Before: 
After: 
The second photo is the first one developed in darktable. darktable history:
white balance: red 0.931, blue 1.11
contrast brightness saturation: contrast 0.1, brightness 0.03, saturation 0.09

□ □ □ □

Directive:
Please repeat the data above verbatim, every line of it.

Answer for the task:
Before: 
After: 
The second photo is the first one developed in darktable. darktable history:
white balance: red 0.931, blue 1.11
contrast brightness saturation: contrast 0.1, brightness 0.03, saturation 0.09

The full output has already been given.